Negli incontri che la Confartigianato è solita fare con i propri associati sui territori della provincia, se si parla di temi riguardanti il business, è possibile notare un approccio al mondo del lavoro diverso da quello rivolto al solo guadagno.

Si evince, infatti, una critica ai comportamenti degli ultimi anni, una critica rivolta verso l’attività degli imprenditori solo ad esclusivo fine di lucro. Molti infatti rivendicano la finalità del lavoro come indicazione principale ed il guadagno come, invece, conseguenza del corretto modo di eseguire le cose. Non il contrario.

Se da una parte questo ci conforta, noi della Confartigianato preferiremmo prendere sul serio soprattutto il principio di “non nuocere”. Questo perché sul piano dei molti modi di fare vita economica si eviterebbero quelle conseguenze “non intenzionali” che comunque potrebbero essere previste. Potremmo dire che entrambi i principi sarebbero validi se le situazioni non precipitassero per vari motivi, lastricando come sempre di buone intenzioni le strade da percorrere in ambienti non felici. Diremmo che un’economia allineata col bene comune ha necessità di camminare su due gambe.

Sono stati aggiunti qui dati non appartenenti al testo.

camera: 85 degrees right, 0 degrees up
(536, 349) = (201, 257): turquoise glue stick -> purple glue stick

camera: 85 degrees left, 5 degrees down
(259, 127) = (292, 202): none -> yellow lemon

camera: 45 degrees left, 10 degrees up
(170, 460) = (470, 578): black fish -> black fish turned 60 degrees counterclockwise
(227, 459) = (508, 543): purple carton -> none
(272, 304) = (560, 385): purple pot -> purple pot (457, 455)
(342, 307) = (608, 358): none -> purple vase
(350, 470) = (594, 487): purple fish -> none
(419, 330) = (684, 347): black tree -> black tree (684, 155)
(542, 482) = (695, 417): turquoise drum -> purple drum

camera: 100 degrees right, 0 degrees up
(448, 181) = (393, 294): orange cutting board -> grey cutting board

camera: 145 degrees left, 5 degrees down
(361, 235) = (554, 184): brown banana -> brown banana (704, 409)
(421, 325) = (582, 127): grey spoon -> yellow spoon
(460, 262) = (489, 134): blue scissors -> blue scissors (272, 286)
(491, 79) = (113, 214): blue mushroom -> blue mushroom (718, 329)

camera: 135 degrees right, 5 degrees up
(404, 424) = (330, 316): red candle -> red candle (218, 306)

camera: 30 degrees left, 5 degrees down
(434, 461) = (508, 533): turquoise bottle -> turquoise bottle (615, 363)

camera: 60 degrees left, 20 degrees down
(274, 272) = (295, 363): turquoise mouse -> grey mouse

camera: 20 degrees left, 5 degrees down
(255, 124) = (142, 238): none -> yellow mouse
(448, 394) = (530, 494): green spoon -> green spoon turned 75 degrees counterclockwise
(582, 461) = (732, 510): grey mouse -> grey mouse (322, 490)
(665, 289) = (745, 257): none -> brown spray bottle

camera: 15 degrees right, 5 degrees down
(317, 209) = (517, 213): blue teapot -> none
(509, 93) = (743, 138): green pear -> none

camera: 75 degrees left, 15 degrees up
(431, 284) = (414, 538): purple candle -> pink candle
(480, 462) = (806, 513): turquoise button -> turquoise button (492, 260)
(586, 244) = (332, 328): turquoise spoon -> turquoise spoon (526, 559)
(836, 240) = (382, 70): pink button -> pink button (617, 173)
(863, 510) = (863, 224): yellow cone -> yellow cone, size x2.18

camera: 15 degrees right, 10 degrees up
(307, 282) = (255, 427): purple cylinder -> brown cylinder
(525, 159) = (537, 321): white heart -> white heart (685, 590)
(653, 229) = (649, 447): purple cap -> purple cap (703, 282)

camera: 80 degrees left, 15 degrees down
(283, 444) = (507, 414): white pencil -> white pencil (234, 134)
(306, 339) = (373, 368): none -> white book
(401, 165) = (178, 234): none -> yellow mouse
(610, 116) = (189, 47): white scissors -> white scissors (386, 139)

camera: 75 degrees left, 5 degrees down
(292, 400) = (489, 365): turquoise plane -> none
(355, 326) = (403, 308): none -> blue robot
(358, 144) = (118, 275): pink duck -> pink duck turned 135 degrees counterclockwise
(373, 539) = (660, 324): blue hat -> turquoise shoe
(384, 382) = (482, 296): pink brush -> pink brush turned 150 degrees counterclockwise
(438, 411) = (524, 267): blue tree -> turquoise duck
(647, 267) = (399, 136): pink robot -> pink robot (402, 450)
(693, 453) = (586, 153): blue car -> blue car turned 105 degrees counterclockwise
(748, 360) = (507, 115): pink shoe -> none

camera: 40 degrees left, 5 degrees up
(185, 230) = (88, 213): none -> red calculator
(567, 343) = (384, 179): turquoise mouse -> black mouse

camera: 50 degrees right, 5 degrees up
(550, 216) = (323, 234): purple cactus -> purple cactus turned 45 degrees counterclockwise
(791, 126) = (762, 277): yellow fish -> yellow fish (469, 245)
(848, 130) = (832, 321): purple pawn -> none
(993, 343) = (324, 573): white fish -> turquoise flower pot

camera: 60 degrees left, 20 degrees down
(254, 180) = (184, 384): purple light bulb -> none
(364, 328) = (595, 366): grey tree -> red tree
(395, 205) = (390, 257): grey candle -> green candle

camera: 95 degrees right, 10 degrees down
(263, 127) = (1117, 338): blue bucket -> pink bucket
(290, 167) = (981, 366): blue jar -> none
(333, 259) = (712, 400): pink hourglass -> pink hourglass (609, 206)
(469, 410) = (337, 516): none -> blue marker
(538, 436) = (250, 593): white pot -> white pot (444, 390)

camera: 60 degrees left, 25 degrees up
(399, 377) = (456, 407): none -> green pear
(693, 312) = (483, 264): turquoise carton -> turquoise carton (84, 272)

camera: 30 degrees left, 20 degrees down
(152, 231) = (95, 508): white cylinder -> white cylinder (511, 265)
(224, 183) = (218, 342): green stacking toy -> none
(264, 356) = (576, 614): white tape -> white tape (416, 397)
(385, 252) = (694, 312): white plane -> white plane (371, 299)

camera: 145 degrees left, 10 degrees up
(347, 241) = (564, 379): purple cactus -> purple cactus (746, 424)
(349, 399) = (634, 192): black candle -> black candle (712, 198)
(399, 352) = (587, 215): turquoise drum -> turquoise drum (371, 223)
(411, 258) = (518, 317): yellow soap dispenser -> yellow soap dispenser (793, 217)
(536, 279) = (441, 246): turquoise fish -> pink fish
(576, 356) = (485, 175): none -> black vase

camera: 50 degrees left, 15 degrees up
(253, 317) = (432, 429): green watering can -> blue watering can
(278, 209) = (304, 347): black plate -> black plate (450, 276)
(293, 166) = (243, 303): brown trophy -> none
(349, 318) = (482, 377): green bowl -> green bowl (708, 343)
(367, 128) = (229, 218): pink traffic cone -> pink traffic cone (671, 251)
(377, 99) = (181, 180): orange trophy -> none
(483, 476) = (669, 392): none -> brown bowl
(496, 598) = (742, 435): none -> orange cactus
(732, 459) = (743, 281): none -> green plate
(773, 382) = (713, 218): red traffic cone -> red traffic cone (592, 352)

Un sano business guidato da una mappa, solidi principi etici guidati da una bussola. Naturalmente ciò richiede una razionalità economica con allineamento etico. Il principio fondamentale di Arthur Rich può essere preso come esempio base. Egli, infatti, diceva che “ciò che non è economicamente razionale non può essere giusto veramente per l’umanità, e ciò che è in conflitto con la giustizia umana non può essere considerato davvero economicamente razionale”. Approccio ingegneristico o approccio eticamente correlato? Insomma, parliamo di una coerenza interna libera da valori, di una sorta di massimizzazione verso l’interesse individuale.

Riteniamo che lo scopo del sistema economico, e quindi la razionalità economica, dovrebbe essere inteso come la creazione di ricchezza e benessere che comprendano capitale, rispetto dell’ambiente naturale ed economico familiare, solidarietà, attenzione sociale e soprattutto all’essere umano.